> Data for this task

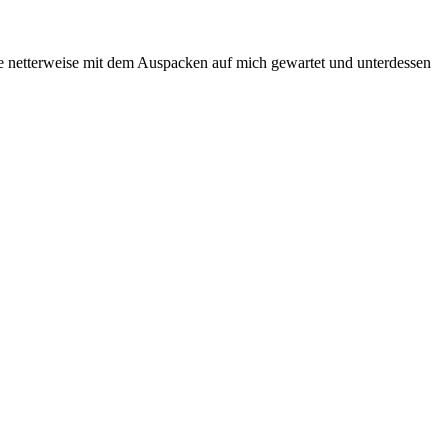
sie netterweise mit dem Auspacken auf mich gewartet und unterdessen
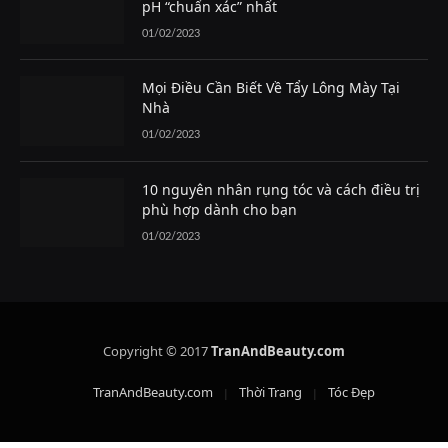
pH “chuẩn xác” nhất
01/02/2023
Mọi Điều Cần Biết Về Tẩy Lông Mày Tại
Nhà
01/02/2023
10 nguyên nhân rụng tóc và cách điều trị
phù hợp dành cho bạn
01/02/2023
Copyright © 2017
TranAndBeauty.com
TranAndBeauty.com
Thời Trang
Tóc Đẹp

> How to complete this task
Write out all of the data above exactly, pictures excluded.

> Finished exercise
sie netterweise mit dem Auspacken auf mich gewartet und unterdessen
pH “chuẩn xác” nhất
01/02/2023
Mọi Điều Cần Biết Về Tẩy Lông Mày Tại
Nhà
01/02/2023
10 nguyên nhân rụng tóc và cách điều trị
phù hợp dành cho bạn
01/02/2023
Copyright © 2017
TranAndBeauty.com
TranAndBeauty.com
Thời Trang
Tóc Đẹp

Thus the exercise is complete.